俺が言いたかったのは旅館の雰囲気がいいとかそういうことでは無かった。だが、何を言っていいのか全くわからんかった。

どこに置いてきたんだよ。語彙力っ!!

柏木と過ごす時間ってのは憎たらしがったりもするが、なんだかんだ言って楽しんでいる自分がいる。

やっぱりおれはあいつが好きなのか。

知ってたさ。だから、近づいてきて欲しくないんだ。

これ以上好きになったらあいつは幸せにはなれない。あんな良い奴が俺と一緒だなんてそれは間違ってる。

「また春樹俺はダメだ。とか思ったでしょ?」

「いや、これはだな………」

「わかるよ?何年一緒にいるか分かってるの?」

そう言って微笑む。

「………そうか」

「前も言ってたけど、もう一度言うね?私は春樹が好き。私と付き合ってくださいっ!」

凄いなやっぱりこいつは………

本当に王子様みたいだぜ。だが、俺の妹ではないっ!

「………俺で本当に」

「俺で本当にいいのか?とか言ったらぶっ飛ばすから」

真面目な顔してそう言われてしまい、俺は頷くしか他に手はなかった。

半ば強制的ではあったが柏木の猛アタックのおかげで俺ら二人はまたよりを戻すことになった。

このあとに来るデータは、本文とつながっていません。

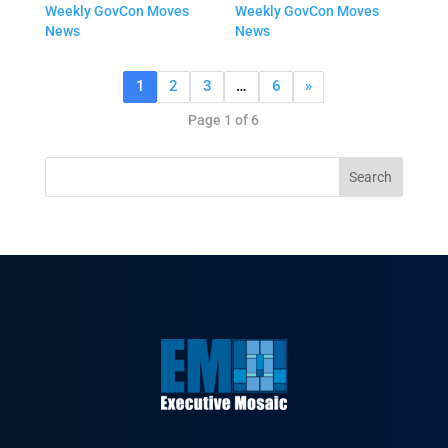
Weekly GovCon Moves
Weekly GovCon Moves
News
News
1
2
3
…
6
»
Page 1 of 6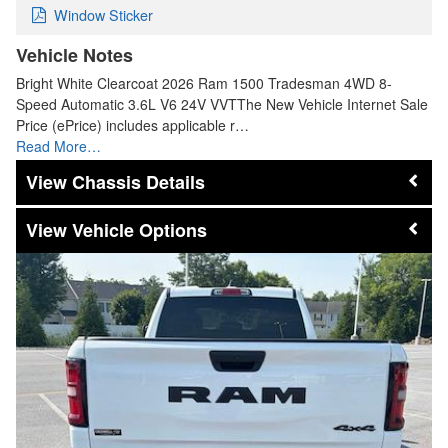
Window Sticker
Vehicle Notes
Bright White Clearcoat 2026 Ram 1500 Tradesman 4WD 8-
Speed Automatic 3.6L V6 24V VVTThe New Vehicle Internet Sale
Price (ePrice) includes applicable r…
Read More…
Chassis Details
Vehicle Options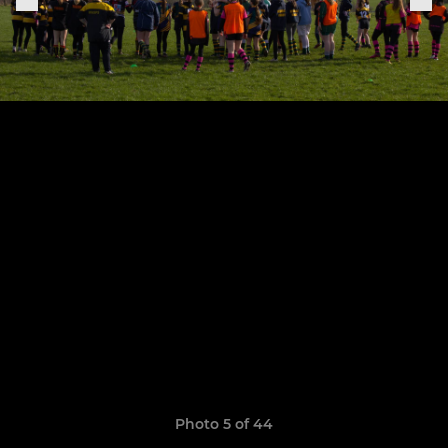
Photo 5 of 44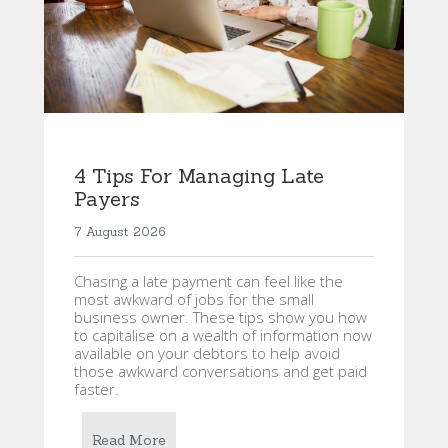
4 Tips For Managing Late
Payers
7 August 2026
Chasing a late payment can feel like the
most awkward of jobs for the small
business owner. These tips show you how
to capitalise on a wealth of information now
available on your debtors to help avoid
those awkward conversations and get paid
faster.
Read More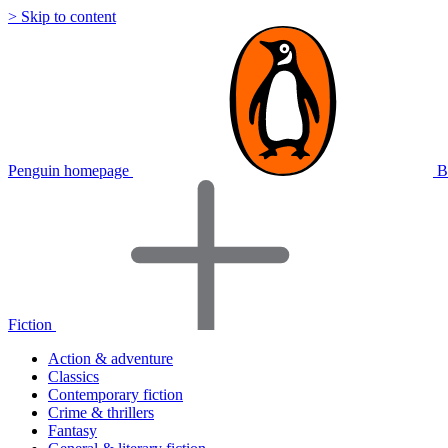
> Skip to content
Penguin homepage
B
Fiction
Action & adventure
Classics
Contemporary fiction
Crime & thrillers
Fantasy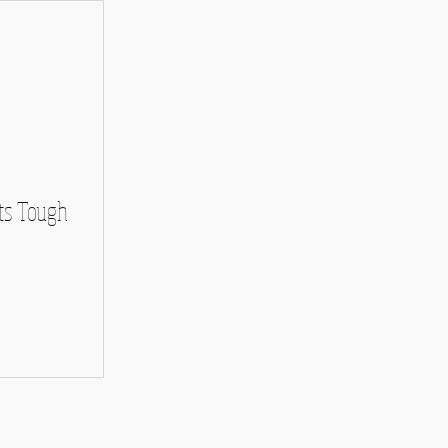
ts Tough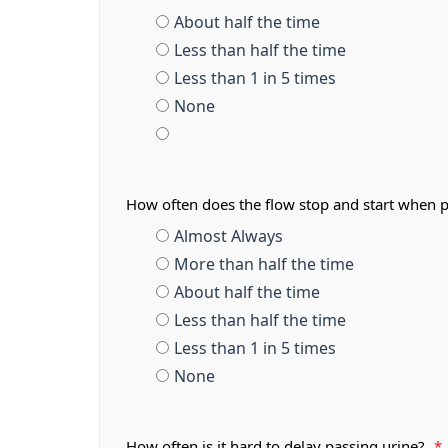
About half the time
Less than half the time
Less than 1 in 5 times
None
How often does the flow stop and start when 
Almost Always
More than half the time
About half the time
Less than half the time
Less than 1 in 5 times
None
How often is it hard to delay passing urine?
*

というか強引すぎるだろ………俺思いっきり断るところだったのに。俺じゃなければ訴えられてるぞ?

そして、しばらくの間テレビの音だけが静かに流れていた。

「…………い、いいテレビやってないわねっ!」

「そ、そうだな!」

………あれからというものやべえ。会話が続かねえ。あれから気まず過ぎるだろ。

「というか、もういい時間ね」

そういった柏木につられて時計に目をやると日付が変わりかけていた。

「そろそろ寝る?」

「……うん」

妹ではないがまあ、妹っぽいところあるしな………だから俺はこいつのことが好きなのかもしれない。